I like bread sauce. Made properly. Not shop bought. Not from a packet. I am the only one who likes it and it is quite a phaff so, I won't bother.
We are having an incredibly disjointed Christmas this year. Himself is working Christmas day midday 'till midnight. Then on a course 26th and 27th (no boxing day in France). The boy is also back to work on 26th. Me too, I guess!
So we're having a bit of a meal Christmas eve:
Entrée: Game charcuterie selection with salad.
Mains: Salmon en Croute with festive fettuccine.
Got a lovely white wine from Puglia to have with this.
Cheese selection.
Dessert: Lemon Tiramasu with Limoncella.
Afters: Coffee, Struffoli and digestives, normally Ameretto or Fundador.
We plan to have our Christmas Dinner next Wednesday evening.
Entrée: Fois gras with walnut bread and fig bread.
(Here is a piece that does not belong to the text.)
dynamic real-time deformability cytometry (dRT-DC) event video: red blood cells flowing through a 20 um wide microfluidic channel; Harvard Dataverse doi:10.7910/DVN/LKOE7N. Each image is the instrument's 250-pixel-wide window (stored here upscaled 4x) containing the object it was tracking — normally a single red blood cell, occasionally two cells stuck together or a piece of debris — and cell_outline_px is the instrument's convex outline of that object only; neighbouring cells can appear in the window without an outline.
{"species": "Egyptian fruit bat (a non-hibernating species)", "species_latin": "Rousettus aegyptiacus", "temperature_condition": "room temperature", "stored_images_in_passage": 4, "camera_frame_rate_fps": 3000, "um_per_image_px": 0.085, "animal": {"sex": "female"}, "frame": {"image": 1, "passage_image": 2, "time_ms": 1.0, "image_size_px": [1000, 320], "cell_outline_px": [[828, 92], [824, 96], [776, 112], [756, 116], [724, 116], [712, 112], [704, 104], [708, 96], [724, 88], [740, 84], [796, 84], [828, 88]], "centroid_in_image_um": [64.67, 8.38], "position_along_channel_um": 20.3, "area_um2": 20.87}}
Muscat to go with.
Mains: Roti de cheval with roasted roots - spuds, parsnips, carrots and haricot verts. Honey glazing on the parsnips and carrots. Pigs in blankets, blankets, sausage meat stuffing, gravy.
Been keeping a lovely Chianti Classico for this.
Cheese selection.
Dessert: Christmas pud with creme Anglaise and vanilla ice cream. And, if I can be arsed, mince pies.
I haven't thought ahead to new year but there's plenty in.